MATERIAL FOR THE TASK —
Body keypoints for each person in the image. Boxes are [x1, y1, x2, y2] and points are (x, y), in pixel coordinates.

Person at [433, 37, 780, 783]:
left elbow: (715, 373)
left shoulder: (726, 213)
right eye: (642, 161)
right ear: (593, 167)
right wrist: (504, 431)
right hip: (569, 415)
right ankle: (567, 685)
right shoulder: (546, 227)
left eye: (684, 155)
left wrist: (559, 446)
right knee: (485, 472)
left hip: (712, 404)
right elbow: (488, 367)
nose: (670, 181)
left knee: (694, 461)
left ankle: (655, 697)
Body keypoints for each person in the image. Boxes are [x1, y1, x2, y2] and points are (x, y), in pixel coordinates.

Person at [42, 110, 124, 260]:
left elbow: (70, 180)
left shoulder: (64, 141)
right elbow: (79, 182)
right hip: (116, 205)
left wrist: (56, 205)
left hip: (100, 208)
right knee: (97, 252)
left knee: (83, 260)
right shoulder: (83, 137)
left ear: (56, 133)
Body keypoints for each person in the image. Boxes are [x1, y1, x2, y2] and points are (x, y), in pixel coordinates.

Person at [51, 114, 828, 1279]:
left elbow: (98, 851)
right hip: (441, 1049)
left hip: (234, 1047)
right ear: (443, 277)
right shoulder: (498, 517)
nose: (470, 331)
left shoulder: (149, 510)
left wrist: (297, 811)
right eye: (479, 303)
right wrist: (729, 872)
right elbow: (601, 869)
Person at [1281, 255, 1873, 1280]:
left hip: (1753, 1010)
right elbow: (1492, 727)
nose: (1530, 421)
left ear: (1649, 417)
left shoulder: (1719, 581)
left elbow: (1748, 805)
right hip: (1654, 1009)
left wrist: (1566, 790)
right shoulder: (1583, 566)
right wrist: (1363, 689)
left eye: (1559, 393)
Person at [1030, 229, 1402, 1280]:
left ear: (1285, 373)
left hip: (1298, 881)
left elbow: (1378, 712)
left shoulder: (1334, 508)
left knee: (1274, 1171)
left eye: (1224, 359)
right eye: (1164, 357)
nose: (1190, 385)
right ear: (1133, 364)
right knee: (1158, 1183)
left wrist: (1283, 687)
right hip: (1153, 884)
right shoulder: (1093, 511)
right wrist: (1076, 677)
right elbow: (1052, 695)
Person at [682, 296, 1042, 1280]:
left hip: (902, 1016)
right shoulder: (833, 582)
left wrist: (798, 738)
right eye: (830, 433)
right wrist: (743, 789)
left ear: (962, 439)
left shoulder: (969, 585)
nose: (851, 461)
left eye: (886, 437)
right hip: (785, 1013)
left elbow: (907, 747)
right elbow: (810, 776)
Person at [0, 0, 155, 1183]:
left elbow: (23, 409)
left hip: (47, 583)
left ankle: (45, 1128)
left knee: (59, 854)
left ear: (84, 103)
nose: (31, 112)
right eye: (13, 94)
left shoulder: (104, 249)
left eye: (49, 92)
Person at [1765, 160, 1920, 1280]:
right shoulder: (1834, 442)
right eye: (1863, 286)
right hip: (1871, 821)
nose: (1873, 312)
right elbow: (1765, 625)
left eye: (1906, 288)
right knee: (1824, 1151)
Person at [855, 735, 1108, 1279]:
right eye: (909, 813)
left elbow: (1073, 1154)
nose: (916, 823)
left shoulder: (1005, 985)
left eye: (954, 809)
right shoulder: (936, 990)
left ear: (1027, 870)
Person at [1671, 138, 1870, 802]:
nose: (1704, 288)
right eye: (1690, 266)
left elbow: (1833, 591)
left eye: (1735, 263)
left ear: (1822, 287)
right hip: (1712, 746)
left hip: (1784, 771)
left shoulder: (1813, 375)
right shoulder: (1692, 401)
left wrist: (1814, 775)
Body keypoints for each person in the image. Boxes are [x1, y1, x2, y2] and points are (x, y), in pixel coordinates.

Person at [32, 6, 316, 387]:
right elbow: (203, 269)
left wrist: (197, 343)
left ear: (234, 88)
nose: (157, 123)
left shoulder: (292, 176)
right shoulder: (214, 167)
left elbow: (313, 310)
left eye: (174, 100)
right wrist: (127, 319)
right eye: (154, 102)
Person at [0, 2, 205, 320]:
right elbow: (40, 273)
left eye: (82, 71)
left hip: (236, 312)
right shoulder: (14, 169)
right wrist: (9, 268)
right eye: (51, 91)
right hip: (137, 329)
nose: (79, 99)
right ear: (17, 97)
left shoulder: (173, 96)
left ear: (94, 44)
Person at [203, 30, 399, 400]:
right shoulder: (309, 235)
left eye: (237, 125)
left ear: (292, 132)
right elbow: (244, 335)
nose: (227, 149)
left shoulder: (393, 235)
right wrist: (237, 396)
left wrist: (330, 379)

WHAT IS REQUIRED — Within the material above, the line with "nose: (1873, 312)" opens the range and the line with "left ear: (1027, 870)" closes it; reproduce that range word for word.

RESPONSE FOR THIS EXERCISE —
nose: (1873, 312)
right elbow: (1765, 625)
left eye: (1906, 288)
right knee: (1824, 1151)
Person at [855, 735, 1108, 1279]:
right eye: (909, 813)
left elbow: (1073, 1154)
nose: (916, 823)
left shoulder: (1005, 985)
left eye: (954, 809)
right shoulder: (936, 990)
left ear: (1027, 870)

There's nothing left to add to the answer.